De prieelvogels van Australië en Nieuw Guinea zijn wel heel bijzondere architecten, constructeurs en aannemers. Zij behoren namelijk tot de zeer weinige diersoorten, die naast spierballen, baltsgedrag, zang en pluimage, ook aardse bezittingen in de strijd werpen.
De mannetjes bouwen (soortspecifieke) priëlen en verrassende siertuinen van gras, takjes en bladeren en leuken deze vervolgens op met slakkenhuisjes, kleurige insecten en bloemen. In de buurt van dorpjes vind je er soms zelfs vrolijk gekleurde kroonkurken en stukjes plastic aan toegevoegd. Soms zijn het eenvoudige bouwsels in de vorm van een hutje, ronde schutting of gangetje van twijgjes, maar sommige soorten maken heel ingenieuze driedimensionale bouwsels rond een struikje bijvoorbeeld. Opmerkelijk is: hoe kleuriger en uitbundiger hun veren des te minder maken ze c.q. hoeven ze te maken van hun priëlen. Soorten waarvan de mannetjes die op hun kleurloze vrouwtjes lijken moeten hun kwaliteiten als echtgenoot tonen door het maken van heel ingewikkelde bouwsels en mooie versiersels. En alles natuurlijk omlijst met gezang. Het zijn meesters in het imiteren van menselijk gebabbel, het geluid van een waterval, een remmende auto of bijvoorbeeld het geknor of gegil van een varken.
Voortdurend proberen de mannetjes elkaars bouwsels te beschadigen en de versiersels te ontvreemden ten behoeve van het eigen prieel. Niet ongevaarlijk want ze verliezen daarbij alle dreiging van roofdieren volledig uit het oog. Verander je iets aan hun prieel dan hebben ze dat meteen door en brengen direct weer alles in de oude staat.

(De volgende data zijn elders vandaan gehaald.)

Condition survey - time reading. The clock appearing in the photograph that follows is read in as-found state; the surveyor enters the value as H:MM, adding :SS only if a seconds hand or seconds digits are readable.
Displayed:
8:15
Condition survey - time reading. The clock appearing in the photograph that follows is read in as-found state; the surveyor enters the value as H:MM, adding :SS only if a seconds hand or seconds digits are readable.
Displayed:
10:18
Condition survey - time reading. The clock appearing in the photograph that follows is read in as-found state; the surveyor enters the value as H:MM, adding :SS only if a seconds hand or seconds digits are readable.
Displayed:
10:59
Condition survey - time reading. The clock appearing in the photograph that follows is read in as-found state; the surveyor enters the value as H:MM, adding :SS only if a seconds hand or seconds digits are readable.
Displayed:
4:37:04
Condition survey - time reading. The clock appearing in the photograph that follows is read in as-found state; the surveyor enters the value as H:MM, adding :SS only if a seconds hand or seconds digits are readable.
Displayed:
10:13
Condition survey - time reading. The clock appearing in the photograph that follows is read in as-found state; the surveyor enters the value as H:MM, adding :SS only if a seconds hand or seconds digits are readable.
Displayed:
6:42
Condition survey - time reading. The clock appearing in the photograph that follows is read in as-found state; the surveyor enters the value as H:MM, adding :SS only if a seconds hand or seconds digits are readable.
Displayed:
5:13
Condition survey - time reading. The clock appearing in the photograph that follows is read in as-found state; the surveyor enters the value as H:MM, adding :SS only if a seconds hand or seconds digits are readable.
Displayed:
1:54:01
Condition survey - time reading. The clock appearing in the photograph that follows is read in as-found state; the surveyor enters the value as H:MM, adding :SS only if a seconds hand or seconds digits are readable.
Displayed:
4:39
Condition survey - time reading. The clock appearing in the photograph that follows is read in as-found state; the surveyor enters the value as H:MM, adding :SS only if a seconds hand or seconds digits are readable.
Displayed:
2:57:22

Niet lang geleden werd ontdenkt dat aan de lokkende en lonkende combinatie van verentooi, prieelconstructie en versiering en zang nog een vierde onderscheidende component moet worden toegevoegd: de buzz-wing flip, ingewikkelde vliegcapriolen dus.
De vrouwtjes verlenen (natuurlijk) hun gunsten aan de mannen die er het best uitzien, de mooiste vliegkunsten vertonen, het mooist zingen en aan het onderlinge geweld het mooiste bouwwerk overhouden. En terecht, zij zijn immers het best in staat gebleken hun bezittingen te beschermen. Dit in de hoop dat zij later hetzelfde zullen doen met het nest, de eieren en de jongen.